[00:13.32]However mean your life is, meet it and live it; do not shun it and call it hard names.
[00:20.57]It is not as bad as you are. It looks poorest when you are richest.
[00:26.27]The faultfinder will find faults even in paradise. Love your life, poor as it is.
[00:33.41]You may perhaps have some pleasant, thrilling, glorious hours, even in a poor house.
[00:39.76]The setting sun is reflected from the windows of the almshouse as brightly as from the rich man's abode;
[00:46.75]the snow melts before its door as early in the spring.
[00:50.61]I do not see but a quiet mind may live as contentedly there,
[00:55.04]and have as cheering thoughts, as in a palace.
[00:59.04]The town's poor seem to me often to live the most independent lives of any.
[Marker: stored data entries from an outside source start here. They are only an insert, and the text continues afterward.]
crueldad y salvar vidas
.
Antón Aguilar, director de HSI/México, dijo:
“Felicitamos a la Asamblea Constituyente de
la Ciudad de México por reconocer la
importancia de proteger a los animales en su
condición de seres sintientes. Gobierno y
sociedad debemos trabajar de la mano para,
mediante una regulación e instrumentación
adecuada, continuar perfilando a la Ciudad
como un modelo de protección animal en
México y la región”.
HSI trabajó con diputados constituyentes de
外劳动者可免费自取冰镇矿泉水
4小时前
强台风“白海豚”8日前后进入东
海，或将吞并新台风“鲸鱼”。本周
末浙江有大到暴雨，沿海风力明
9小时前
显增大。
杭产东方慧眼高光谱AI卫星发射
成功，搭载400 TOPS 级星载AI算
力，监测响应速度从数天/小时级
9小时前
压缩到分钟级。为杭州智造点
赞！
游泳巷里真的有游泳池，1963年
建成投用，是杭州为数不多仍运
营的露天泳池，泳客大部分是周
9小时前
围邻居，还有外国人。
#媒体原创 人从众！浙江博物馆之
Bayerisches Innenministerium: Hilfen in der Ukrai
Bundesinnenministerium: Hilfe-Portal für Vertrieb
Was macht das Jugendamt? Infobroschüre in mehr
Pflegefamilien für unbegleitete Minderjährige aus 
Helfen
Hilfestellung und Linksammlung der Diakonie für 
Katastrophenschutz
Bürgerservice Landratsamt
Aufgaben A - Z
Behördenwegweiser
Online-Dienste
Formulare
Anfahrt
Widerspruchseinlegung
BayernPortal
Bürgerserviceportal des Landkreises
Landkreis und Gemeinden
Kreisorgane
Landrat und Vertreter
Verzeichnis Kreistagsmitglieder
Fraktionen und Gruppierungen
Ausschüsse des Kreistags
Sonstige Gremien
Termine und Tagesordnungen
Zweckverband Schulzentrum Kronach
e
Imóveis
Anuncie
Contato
[01:05.12]Maybe they are simply great enough to receive without misgiving.
[01:09.76]Most think that they are above being supported by the town;
[01:13.98]but it often happens that they are not above supporting themselves by dishonest means,
[01:19.51]which should be more disreputable. Cultivate poverty like a garden herb, like sage.
[01:26.58]Do not trouble yourself much to get new things, whether clothes or friends.
[01:31.49]Turn the old, return to them. Things do not change; we change. Sell your clothes and keep your thoughts.